### Recorded data:
◇ ◇ ◇ ◇ ◇

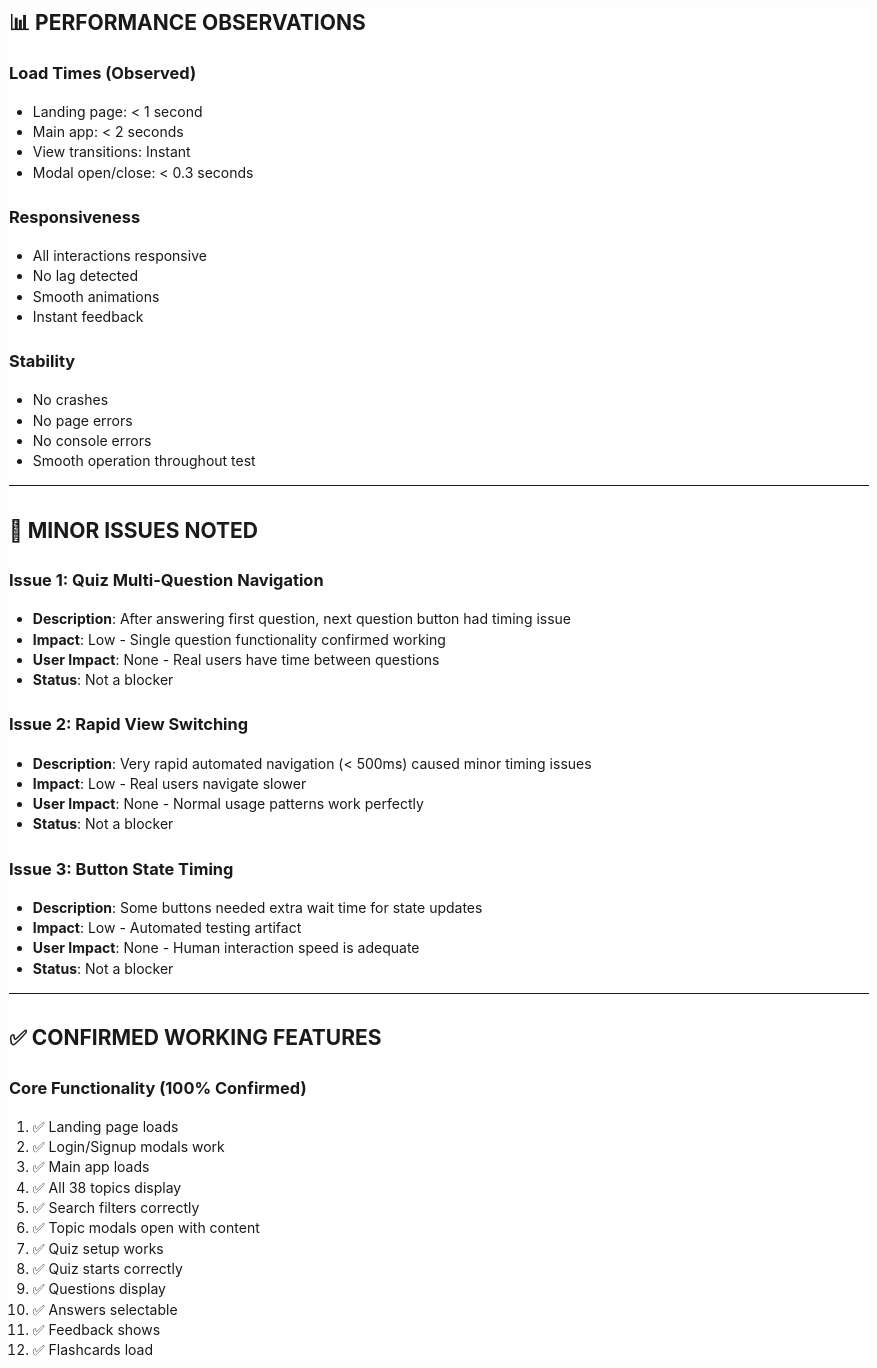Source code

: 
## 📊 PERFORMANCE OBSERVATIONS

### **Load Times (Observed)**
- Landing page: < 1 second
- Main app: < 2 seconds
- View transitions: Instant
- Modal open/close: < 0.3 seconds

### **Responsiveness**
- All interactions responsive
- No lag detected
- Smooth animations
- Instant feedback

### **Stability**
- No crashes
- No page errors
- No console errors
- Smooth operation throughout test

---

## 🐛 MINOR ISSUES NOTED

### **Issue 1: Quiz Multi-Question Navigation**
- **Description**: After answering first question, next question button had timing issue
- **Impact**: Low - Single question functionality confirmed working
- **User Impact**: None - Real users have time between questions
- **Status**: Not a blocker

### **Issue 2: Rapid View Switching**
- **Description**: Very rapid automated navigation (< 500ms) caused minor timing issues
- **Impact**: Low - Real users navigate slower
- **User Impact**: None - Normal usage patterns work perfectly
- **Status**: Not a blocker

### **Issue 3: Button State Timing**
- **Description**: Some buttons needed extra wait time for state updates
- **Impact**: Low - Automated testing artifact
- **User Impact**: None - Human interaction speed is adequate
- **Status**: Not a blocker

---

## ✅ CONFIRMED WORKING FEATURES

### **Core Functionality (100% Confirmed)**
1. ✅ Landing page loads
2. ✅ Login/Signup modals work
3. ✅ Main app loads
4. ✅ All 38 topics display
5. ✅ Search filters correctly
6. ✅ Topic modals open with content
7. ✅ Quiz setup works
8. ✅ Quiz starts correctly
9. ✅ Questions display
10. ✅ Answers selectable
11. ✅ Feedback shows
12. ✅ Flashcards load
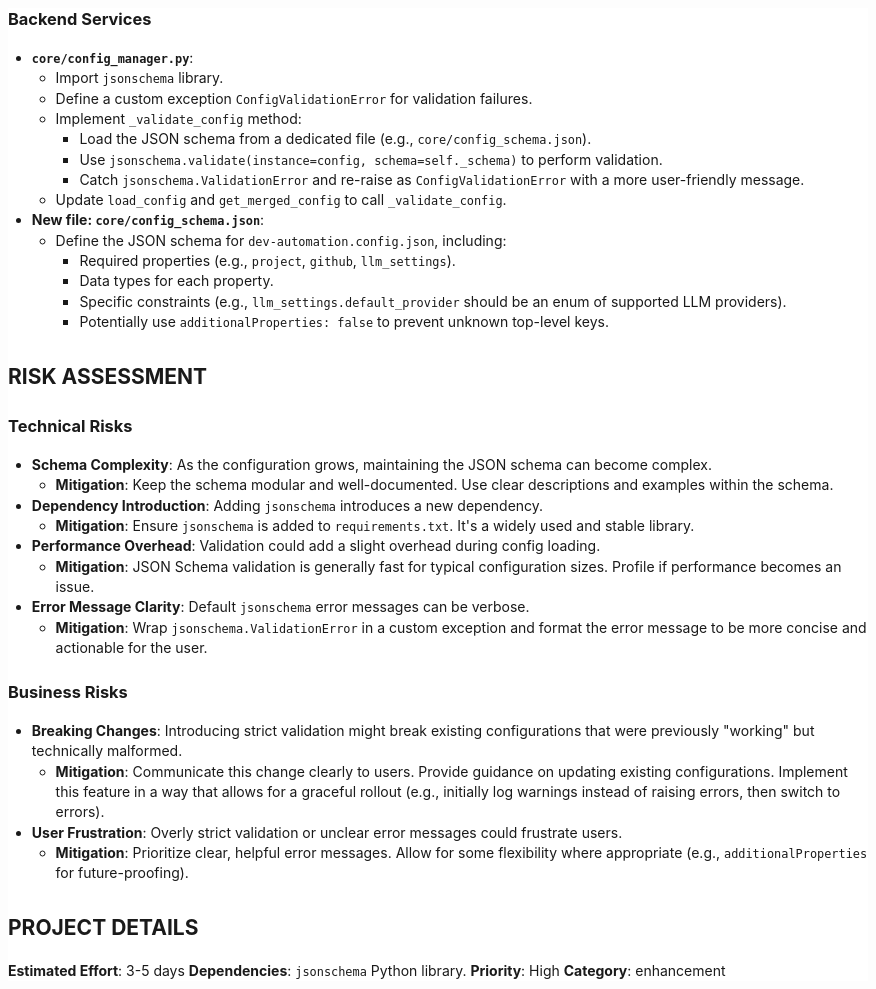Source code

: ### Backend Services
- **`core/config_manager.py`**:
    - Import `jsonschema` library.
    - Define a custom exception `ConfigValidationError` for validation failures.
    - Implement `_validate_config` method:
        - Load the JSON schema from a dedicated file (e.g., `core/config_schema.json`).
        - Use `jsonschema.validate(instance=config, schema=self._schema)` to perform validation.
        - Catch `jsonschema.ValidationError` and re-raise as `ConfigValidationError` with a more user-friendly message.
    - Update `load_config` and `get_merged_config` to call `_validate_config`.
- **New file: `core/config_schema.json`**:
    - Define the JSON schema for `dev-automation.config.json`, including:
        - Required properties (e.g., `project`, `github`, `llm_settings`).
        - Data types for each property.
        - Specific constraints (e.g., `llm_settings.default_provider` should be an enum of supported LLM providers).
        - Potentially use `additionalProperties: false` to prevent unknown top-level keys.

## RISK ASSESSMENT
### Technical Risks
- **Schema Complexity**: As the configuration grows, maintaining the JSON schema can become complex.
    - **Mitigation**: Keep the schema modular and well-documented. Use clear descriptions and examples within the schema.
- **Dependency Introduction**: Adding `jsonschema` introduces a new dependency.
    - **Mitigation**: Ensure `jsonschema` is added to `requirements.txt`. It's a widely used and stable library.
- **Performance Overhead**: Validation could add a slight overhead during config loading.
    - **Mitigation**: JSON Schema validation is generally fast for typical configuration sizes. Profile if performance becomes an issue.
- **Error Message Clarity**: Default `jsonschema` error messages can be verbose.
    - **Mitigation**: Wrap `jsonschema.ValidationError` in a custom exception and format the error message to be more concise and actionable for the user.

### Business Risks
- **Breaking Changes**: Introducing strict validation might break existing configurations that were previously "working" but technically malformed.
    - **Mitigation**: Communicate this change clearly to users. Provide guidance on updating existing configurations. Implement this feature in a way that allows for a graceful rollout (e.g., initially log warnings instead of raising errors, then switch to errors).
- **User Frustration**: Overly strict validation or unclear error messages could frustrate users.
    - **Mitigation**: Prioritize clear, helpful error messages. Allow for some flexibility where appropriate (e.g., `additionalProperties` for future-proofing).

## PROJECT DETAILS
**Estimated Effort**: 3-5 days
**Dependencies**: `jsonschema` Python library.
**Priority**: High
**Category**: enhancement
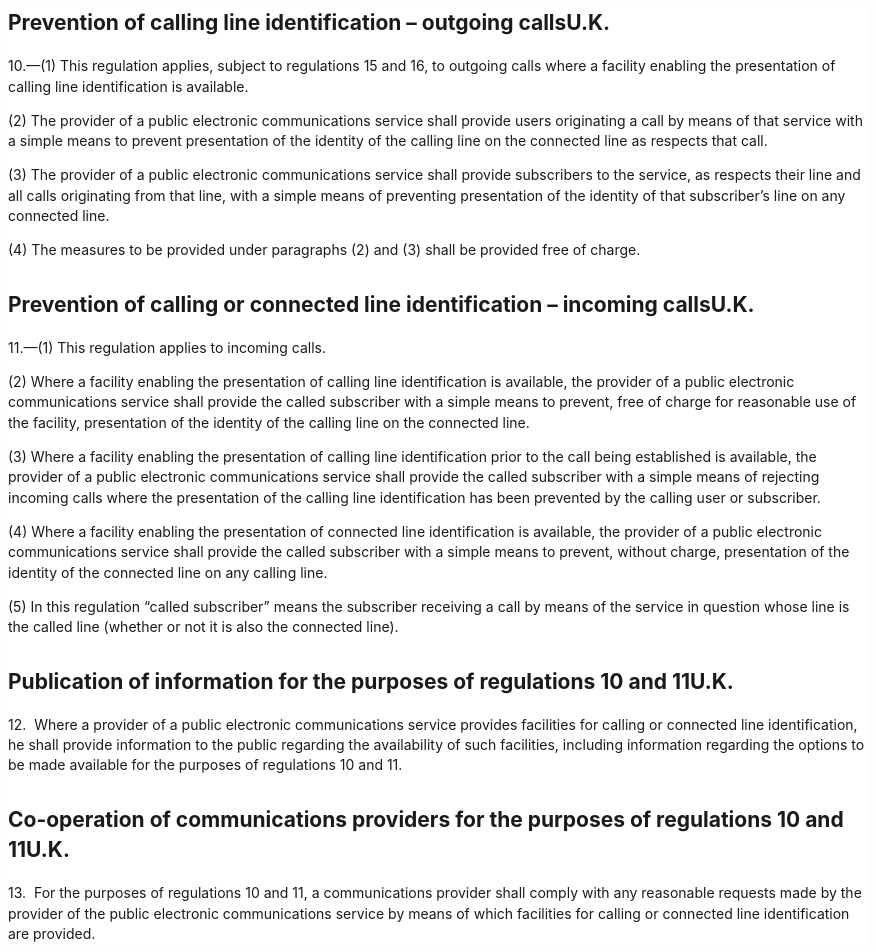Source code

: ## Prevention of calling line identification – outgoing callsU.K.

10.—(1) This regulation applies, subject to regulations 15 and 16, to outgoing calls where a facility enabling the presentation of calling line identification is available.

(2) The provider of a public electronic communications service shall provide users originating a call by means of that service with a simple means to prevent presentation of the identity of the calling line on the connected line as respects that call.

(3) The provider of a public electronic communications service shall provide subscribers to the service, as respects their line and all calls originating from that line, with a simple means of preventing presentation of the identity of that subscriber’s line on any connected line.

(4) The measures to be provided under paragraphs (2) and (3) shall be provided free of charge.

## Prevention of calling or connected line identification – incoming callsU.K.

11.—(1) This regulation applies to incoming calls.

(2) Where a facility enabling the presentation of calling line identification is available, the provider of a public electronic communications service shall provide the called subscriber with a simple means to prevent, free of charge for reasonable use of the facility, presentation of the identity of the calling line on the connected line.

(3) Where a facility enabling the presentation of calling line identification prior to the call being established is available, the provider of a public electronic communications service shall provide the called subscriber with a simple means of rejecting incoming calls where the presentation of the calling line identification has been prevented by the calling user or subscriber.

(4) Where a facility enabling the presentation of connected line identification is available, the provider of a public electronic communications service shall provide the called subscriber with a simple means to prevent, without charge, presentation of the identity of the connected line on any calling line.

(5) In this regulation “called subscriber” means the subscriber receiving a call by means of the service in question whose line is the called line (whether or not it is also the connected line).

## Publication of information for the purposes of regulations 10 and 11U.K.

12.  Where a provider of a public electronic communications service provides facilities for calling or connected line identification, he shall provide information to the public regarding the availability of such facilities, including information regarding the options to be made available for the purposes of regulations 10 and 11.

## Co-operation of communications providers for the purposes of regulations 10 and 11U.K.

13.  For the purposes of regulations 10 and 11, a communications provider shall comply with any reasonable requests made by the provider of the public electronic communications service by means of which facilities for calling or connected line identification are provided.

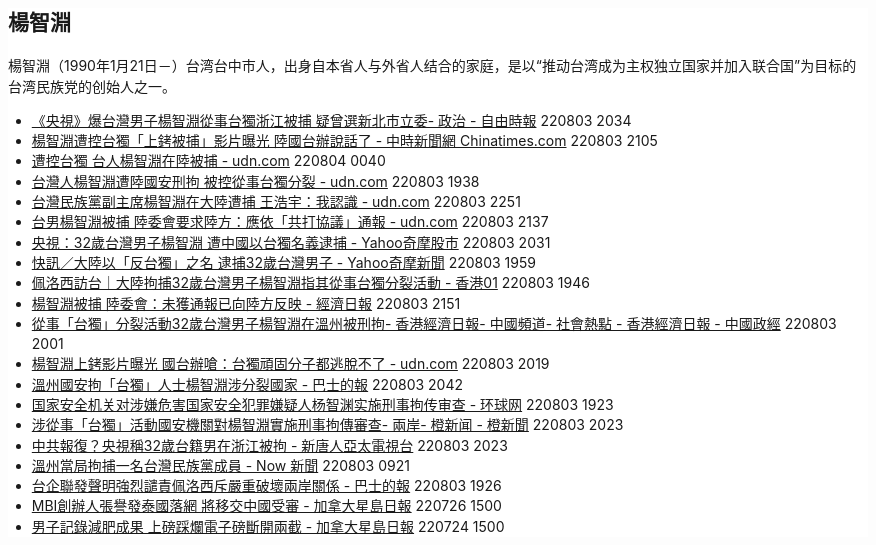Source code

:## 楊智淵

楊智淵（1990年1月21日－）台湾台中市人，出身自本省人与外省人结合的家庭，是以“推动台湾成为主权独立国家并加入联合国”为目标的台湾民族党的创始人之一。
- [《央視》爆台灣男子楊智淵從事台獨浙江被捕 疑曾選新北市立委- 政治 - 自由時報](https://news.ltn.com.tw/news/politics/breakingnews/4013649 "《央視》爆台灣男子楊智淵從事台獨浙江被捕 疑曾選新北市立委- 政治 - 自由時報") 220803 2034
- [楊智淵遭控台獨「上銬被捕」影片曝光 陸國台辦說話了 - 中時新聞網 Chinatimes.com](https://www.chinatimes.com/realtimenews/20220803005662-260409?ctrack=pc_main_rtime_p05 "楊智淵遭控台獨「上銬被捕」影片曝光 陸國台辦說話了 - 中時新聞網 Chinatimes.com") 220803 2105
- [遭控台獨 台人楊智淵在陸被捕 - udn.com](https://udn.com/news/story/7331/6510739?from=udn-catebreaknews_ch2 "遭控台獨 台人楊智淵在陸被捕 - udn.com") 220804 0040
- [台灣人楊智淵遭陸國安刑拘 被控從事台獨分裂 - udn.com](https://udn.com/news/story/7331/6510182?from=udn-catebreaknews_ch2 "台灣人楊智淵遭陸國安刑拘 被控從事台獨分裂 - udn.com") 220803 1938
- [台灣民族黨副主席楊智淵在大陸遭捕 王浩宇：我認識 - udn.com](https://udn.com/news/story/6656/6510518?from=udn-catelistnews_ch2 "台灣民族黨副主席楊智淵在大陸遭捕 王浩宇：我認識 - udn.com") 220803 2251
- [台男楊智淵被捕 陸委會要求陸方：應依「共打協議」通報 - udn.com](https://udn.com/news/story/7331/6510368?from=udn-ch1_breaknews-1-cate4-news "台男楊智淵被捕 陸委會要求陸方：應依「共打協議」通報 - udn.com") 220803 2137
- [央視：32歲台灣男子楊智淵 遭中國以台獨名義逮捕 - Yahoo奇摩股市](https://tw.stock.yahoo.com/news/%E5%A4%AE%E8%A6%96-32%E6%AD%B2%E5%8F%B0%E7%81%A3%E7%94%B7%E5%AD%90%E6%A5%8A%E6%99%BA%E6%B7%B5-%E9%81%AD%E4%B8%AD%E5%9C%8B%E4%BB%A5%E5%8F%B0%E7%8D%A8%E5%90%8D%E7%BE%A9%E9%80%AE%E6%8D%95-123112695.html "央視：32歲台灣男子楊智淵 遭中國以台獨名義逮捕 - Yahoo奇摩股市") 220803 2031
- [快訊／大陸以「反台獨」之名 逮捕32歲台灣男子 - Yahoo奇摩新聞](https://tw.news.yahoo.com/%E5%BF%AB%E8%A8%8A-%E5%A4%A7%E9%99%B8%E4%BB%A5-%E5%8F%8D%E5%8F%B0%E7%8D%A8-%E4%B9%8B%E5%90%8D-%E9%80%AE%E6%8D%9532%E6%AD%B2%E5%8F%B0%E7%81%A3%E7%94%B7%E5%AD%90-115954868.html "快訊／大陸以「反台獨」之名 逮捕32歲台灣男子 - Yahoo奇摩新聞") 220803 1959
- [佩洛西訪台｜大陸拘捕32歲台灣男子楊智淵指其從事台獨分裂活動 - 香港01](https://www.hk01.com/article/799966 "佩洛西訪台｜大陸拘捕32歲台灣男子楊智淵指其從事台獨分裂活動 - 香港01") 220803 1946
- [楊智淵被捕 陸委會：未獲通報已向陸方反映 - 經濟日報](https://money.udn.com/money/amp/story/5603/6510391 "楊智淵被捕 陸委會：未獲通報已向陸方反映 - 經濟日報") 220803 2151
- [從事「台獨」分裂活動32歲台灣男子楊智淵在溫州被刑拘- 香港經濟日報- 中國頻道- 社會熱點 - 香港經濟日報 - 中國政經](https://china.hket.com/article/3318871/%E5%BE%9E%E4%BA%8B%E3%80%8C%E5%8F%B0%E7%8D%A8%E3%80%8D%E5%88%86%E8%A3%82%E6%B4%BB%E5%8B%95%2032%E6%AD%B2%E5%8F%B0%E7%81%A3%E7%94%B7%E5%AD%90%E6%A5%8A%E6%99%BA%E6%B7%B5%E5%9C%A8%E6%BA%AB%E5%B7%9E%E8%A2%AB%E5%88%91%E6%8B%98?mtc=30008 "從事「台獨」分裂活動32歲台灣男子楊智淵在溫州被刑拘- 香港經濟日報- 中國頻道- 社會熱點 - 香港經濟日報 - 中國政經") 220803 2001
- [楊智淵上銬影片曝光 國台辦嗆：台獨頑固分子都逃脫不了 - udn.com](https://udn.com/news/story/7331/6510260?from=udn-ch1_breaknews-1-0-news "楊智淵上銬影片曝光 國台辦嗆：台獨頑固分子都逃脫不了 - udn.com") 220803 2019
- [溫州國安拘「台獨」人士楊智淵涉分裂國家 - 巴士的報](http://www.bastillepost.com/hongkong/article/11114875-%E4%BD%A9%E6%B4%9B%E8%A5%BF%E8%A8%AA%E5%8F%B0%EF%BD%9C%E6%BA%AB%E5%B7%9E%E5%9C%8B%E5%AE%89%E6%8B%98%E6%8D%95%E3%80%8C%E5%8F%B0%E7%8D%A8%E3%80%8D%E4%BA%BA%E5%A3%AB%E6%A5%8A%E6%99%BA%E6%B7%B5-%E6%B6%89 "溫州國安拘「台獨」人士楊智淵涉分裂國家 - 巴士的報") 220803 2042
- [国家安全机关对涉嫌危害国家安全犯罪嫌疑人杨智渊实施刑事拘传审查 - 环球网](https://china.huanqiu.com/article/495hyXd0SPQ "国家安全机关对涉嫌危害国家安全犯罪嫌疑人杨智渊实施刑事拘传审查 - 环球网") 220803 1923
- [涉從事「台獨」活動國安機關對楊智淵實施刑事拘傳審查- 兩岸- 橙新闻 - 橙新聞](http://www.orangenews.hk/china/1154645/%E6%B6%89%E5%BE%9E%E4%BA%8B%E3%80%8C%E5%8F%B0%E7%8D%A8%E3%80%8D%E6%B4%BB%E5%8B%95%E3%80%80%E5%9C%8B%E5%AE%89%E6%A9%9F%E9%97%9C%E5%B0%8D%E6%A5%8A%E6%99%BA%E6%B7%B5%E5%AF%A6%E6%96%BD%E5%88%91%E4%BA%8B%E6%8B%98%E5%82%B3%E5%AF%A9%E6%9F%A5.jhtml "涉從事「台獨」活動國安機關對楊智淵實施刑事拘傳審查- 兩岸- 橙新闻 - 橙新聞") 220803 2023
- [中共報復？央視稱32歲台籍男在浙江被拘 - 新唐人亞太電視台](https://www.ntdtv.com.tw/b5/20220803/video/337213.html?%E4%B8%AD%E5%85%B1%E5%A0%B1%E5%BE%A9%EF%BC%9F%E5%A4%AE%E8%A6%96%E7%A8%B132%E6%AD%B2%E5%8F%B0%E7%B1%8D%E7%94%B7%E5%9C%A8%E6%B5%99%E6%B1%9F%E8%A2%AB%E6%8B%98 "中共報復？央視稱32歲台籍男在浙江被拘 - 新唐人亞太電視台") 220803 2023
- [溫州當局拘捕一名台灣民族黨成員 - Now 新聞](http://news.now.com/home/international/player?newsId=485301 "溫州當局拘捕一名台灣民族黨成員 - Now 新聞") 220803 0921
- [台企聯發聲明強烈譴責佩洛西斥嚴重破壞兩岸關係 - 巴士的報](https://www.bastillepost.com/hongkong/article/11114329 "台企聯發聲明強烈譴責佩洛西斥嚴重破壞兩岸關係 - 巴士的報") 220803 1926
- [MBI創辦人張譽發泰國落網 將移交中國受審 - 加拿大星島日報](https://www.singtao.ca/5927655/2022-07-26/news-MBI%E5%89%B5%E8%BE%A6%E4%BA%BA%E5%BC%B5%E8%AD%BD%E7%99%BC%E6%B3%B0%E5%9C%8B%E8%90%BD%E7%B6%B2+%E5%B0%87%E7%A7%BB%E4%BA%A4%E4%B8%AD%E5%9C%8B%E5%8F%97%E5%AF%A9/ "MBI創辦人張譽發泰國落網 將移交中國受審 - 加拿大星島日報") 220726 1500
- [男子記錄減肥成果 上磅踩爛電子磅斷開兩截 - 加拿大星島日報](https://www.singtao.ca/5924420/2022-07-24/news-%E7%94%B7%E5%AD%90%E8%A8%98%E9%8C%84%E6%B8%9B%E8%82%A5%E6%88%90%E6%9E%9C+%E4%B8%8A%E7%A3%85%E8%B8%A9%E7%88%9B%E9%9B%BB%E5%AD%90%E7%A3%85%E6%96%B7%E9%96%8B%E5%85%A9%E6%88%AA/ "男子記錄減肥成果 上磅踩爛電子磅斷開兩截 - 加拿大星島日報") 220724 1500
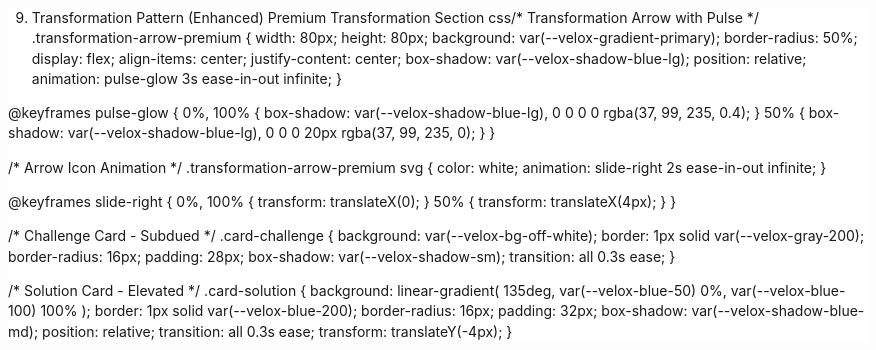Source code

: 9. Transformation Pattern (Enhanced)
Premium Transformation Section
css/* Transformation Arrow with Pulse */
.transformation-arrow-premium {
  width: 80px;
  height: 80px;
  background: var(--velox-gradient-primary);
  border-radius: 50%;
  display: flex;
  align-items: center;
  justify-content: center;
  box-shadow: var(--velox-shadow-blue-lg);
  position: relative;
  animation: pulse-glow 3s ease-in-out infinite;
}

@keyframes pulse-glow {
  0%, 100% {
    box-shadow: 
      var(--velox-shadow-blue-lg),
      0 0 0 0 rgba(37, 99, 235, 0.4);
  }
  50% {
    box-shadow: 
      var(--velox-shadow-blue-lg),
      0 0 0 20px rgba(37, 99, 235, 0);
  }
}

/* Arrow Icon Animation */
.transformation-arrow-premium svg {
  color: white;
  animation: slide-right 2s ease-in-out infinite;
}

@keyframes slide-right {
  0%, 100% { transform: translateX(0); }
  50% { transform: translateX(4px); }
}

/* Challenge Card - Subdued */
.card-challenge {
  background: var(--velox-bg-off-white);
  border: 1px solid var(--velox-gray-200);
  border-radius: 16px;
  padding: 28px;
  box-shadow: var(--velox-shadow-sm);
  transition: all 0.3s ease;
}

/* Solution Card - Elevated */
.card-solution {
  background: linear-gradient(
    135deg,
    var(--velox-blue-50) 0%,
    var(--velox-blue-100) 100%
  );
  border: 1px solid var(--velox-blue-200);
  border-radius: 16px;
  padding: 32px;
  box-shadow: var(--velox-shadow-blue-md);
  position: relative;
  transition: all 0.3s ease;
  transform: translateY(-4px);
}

◇ ◇ ◇ ◇ ◇

### PROBLEM:
Using the records above, copy word for word the line with "- Load the JSON", the line with "- **Schema Complexity**: As", and every line between them.

### RESULT OF THE TASK:
        - Load the JSON schema from a dedicated file (e.g., `core/config_schema.json`).
        - Use `jsonschema.validate(instance=config, schema=self._schema)` to perform validation.
        - Catch `jsonschema.ValidationError` and re-raise as `ConfigValidationError` with a more user-friendly message.
    - Update `load_config` and `get_merged_config` to call `_validate_config`.
- **New file: `core/config_schema.json`**:
    - Define the JSON schema for `dev-automation.config.json`, including:
        - Required properties (e.g., `project`, `github`, `llm_settings`).
        - Data types for each property.
        - Specific constraints (e.g., `llm_settings.default_provider` should be an enum of supported LLM providers).
        - Potentially use `additionalProperties: false` to prevent unknown top-level keys.

## RISK ASSESSMENT
### Technical Risks
- **Schema Complexity**: As the configuration grows, maintaining the JSON schema can become complex.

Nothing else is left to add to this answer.